Bitcoin's proposed BIP-110 soft fork continues to face limited miner support ahead of a key activation period, despite renewed debate over restricting non-financial data on the blockchain. The proposal would temporarily limit data storage methods linked to Ordinals and BRC-20 tokens for one year while exempting older transaction outputs.
Miner signaling remains far below the required threshold, and several prominent Bitcoin figures have publicly opposed the plan. Meanwhile, Bitcoin traded near $63,800 on Monday as broader financial markets reacted to fresh geopolitical tensions in the Middle East.
Developer Dathon Ohm introduced BIP-110, known as the Reduced Data Temporary Soft Fork, in December 2025. The proposal would impose temporary restrictions on non-financial data stored in Bitcoin transactions. Specifically, it would cap OP_RETURN fields at 83 bytes, limit data pushes to 256 bytes, and restrict most new outputs to 34 bytes. However, transaction inputs spending coins created before activation would remain permanently exempt.
The proposed limits would automatically expire about one year after activation. Supporters argue the measures would reduce blockchain growth and return Bitcoin's primary focus to payments. In contrast, critics argue the proposal would reject valid fee-paying transactions while favoring certain transaction types.
Michael Saylor, Executive Chairman of Strategy, stated on July 12, 2026, that BIP-110 would transform a spam dispute into a consensus rule change that invalidates some currently valid, fee-paying transactions.
So far, miner backing has remained minimal. Signaling has never exceeded roughly 1% during any measurement period and currently stands at zero, with no major mining pool supporting the proposal. One monitoring service recorded only 38 signaling blocks from more than 9,000 mined since May 1, 2026. That represents approximately 0.42% support. Node adoption also remains in the low single digits.
Miners signal support by setting a specific bit within the block version field. Even so, almost no miners have activated that signal.
BIP-110 uses a modified activation process requiring support from 55% of miners, or 1,109 of 2,016 blocks during a difficulty adjustment period. That requirement sits below the traditional 95% threshold used for previous Bitcoin soft forks.
The current signaling period is expected to reach a mandatory window near block 961,632, which projections place in early August. If the proposal locks in, activation would occur near block 965,664 around September 1, 2026. Current support levels indicate the proposal would create only a small minority chain instead of a network-wide upgrade.
Several well-known Bitcoin figures have opposed BIP-110 before the upcoming deadline. Besides Michael Saylor, Blockstream Chief Executive Adam Back rejected the proposal, while developer Jameson Lopp criticized its activation parameters.

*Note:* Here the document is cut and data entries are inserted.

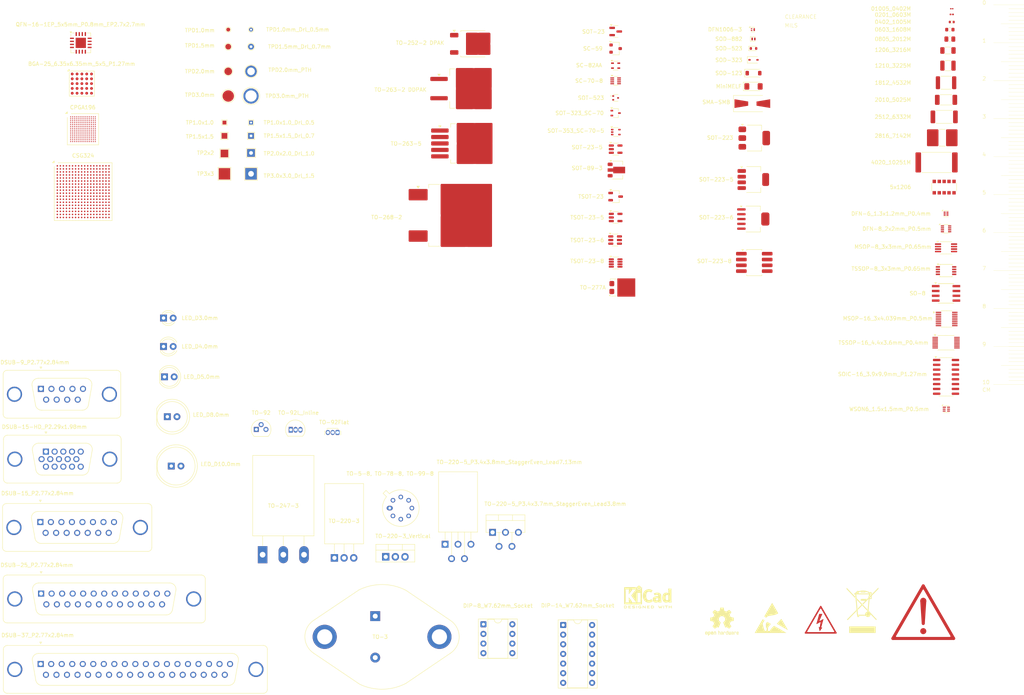
<source format=kicad_pcb>
(kicad_pcb
	(version 20241229)
	(generator "pcbnew")
	(generator_version "9.0")
	(general
		(thickness 1.6)
		(legacy_teardrops no)
	)
	(paper "A4")
	(title_block
		(title "Packages")
		(date "2025-05-13")
		(rev "1.0")
		(company "MSPL")
		(comment 1 "Aravind")
		(comment 2 "Design Team")
	)
	(layers
		(0 "F.Cu" signal)
		(2 "B.Cu" signal)
		(9 "F.Adhes" user "F.Adhesive")
		(11 "B.Adhes" user "B.Adhesive")
		(13 "F.Paste" user)
		(15 "B.Paste" user)
		(5 "F.SilkS" user "F.Silkscreen")
		(7 "B.SilkS" user "B.Silkscreen")
		(1 "F.Mask" user)
		(3 "B.Mask" user)
		(17 "Dwgs.User" user "User.Drawings")
		(19 "Cmts.User" user "User.Comments")
		(21 "Eco1.User" user "User.Eco1")
		(23 "Eco2.User" user "User.Eco2")
		(25 "Edge.Cuts" user)
		(27 "Margin" user)
		(31 "F.CrtYd" user "F.Courtyard")
		(29 "B.CrtYd" user "B.Courtyard")
		(35 "F.Fab" user)
		(33 "B.Fab" user)
		(39 "User.1" user)
		(41 "User.2" user)
		(43 "User.3" user)
		(45 "User.4" user)
	)
	(setup
		(pad_to_mask_clearance 0)
		(allow_soldermask_bridges_in_footprints no)
		(tenting front back)
		(pcbplotparams
			(layerselection 0x00000000_00000000_55555555_55555571)
			(plot_on_all_layers_selection 0x00000000_00000000_00000000_880a0020)
			(disableapertmacros no)
			(usegerberextensions no)
			(usegerberattributes no)
			(usegerberadvancedattributes no)
			(creategerberjobfile no)
			(dashed_line_dash_ratio 12.000000)
			(dashed_line_gap_ratio 3.000000)
			(svgprecision 4)
			(plotframeref yes)
			(mode 1)
			(useauxorigin no)
			(hpglpennumber 1)
			(hpglpenspeed 20)
			(hpglpendiameter 15.000000)
			(pdf_front_fp_property_popups no)
			(pdf_back_fp_property_popups no)
			(pdf_metadata yes)
			(pdf_single_document yes)
			(dxfpolygonmode yes)
			(dxfimperialunits yes)
			(dxfusepcbnewfont yes)
			(psnegative no)
			(psa4output no)
			(plot_black_and_white yes)
			(plotinvisibletext no)
			(sketchpadsonfab no)
			(plotpadnumbers no)
			(hidednponfab no)
			(sketchdnponfab yes)
			(crossoutdnponfab yes)
			(subtractmaskfromsilk no)
			(outputformat 4)
			(mirror no)
			(drillshape 2)
			(scaleselection 1)
			(outputdirectory "./")
		)
	)
	(net 0 "")
	(footprint "Symbol:WEEE-Logo_8.4x12mm_SilkScreen" (layer "F.Cu") (at 241 173))
	(footprint "Connector_Dsub:DSUB-9_Pins_Vertical_P2.77x2.84mm_MountingHoles" (layer "F.Cu") (at 24.674 114.66))
	(footprint "Package_TO_SOT_SMD:SOT-223-6" (layer "F.Cu") (at 212.25 69.914))
	(footprint "Diode_SMD:D_SOD-882" (layer "F.Cu") (at 212.3 22.472))
	(footprint "Resistor_SMD:R_0402_1005Metric" (layer "F.Cu") (at 264.5 18))
	(footprint "Package_TO_SOT_SMD:TSOT-23-5" (layer "F.Cu") (at 176 69.5))
	(footprint "Symbol:KiCad-Logo2_5mm_SilkScreen" (layer "F.Cu") (at 184.5 169.5))
	(footprint "TestPoint:TestPoint_Pad_1.0x1.0mm" (layer "F.Cu") (at 73 44.5))
	(footprint "Resistor_SMD:R_2010_5025Metric" (layer "F.Cu") (at 263 38.5))
	(footprint "Package_TO_SOT_THT:TO-220-3_Vertical" (layer "F.Cu") (at 115.46 158.915))
	(footprint "Package_BGA:Xilinx_CPGA196" (layer "F.Cu") (at 35.75 46.25))
	(footprint "Diode_SMD:D_SMA-SMB_Universal_Handsoldering" (layer "F.Cu") (at 212 39.5))
	(footprint "Package_SO:TSSOP-8_3x3mm_P0.65mm" (layer "F.Cu") (at 263 83.5))
	(footprint "Symbol:OSHW-Logo2_9.8x8mm_SilkScreen" (layer "F.Cu") (at 204 176))
	(footprint "TestPoint:TestPoint_Pad_1.5x1.5mm" (layer "F.Cu") (at 73 48))
	(footprint "Package_DFN_QFN:Diodes_DFN1006-3"
		(layer "F.Cu")
		(uuid "1de2f052-367f-4496-8e70-f59c8a830849")
		(at 212.15 20)
		(descr "DFN package size 1006 3 pins")
		(tags "DFN package size 1006 3 pins")
		(property "Reference" "DFN1006-3"
			(at -7.35 -0.028 0)
			(layer "F.SilkS")
			(uuid "4bcf08e0-866e-45eb-a2c5-33b9f368581e")
			(effects
				(font
					(size 1 1)
					(thickness 0.15)
				)
			)
		)
		(property "Value" "Diodes_DFN1006-3"
			(at 0 1.6 0)
			(layer "F.Fab")
			(hide yes)
			(uuid "ca676c1c-9f21-4dca-a9d7-cb4eb42910b0")
			(effects
				(font
					(size 1 1)
					(thickness 0.15)
				)
			)
		)
		(property "Datasheet" ""
			(at 0 0 0)
			(unlocked yes)
			(layer "F.Fab")
			(hide yes)
			(uuid "65609229-eac0-4de5-a842-515a78bb3b5e")
			(effects
				(font
					(size 1.27 1.27)
					(thickness 0.15)
				)
			)
		)
		(property "Description" ""
			(at 0 0 0)
			(unlocked yes)
			(layer "F.Fab")
			(hide yes)
			(uuid "d3713d23-7e8e-489b-8cae-f1b20ecf90a9")
			(effects
				(font
					(size 1.27 1.27)
					(thickness 0.15)
				)
			)
		)
		(attr smd)
		(fp_line
			(start -0.5 -0.61)
			(end 0.5 -0.61)
			(stroke
				(width 0.12)
				(type default)
			)
			(layer "F.SilkS")
			(uuid "25233b74-e030-49be-8fcb-76e96ca7e0ce")
		)
		(fp_line
			(start -0.5 0.61)
			(end 0.5 0.61)
			(stroke
				(width 0.12)
				(type default)
			)
			(layer "F.SilkS")
			(uuid "df90248e-1798-441b-824b-b41f3358c827")
	
... [533228 chars truncated]
</source>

They warned that a disputed fork could split the Bitcoin blockchain and require exchanges and node operators to prepare for two separate networks. Meanwhile, Bitcoin traded near $63,800 on Monday. The cryptocurrency fell 0.3% over the previous 24 hours but remained 2% higher for the week.
Also Read: BTC BIP-110 Faces August Deadline with No Major Mining Pool Support
At the same time, traditional markets reacted to the fourth round of U.S. strikes on Iran within one week. Spot gold dropped as much as 1.6% to around $4,050 per ounce, while Brent crude climbed 4% above $79 per barrel amid uncertainty surrounding the Strait of Hormuz. Additionally, Treasury prices declined across the yield curve, pushing the two-year yield to its highest level since February 2025. MSCI's Asia Pacific equities index also fell 1.6%.
U.S. Central Command said American forces struck Iran after an attack on a container ship. Conflicting statements about the Strait of Hormuz kept uncertainty elevated since roughly one-fifth of global seaborne oil normally passes through the waterway.
Markets reflected concerns that prolonged conflict could keep oil prices elevated and encourage the Federal Reserve to maintain higher interest rates for longer. Minutes from the Fed's June meeting also showed that several policymakers previously considered raising rates before choosing to hold them steady.
BIP-110 continues to face minimal miner support despite proposing temporary limits on non-financial Bitcoin transaction data. Prominent Bitcoin figures have opposed the plan, while activation remains unlikely under current signaling levels. Meanwhile, Bitcoin held relatively steady as global markets reacted to rising geopolitical tensions.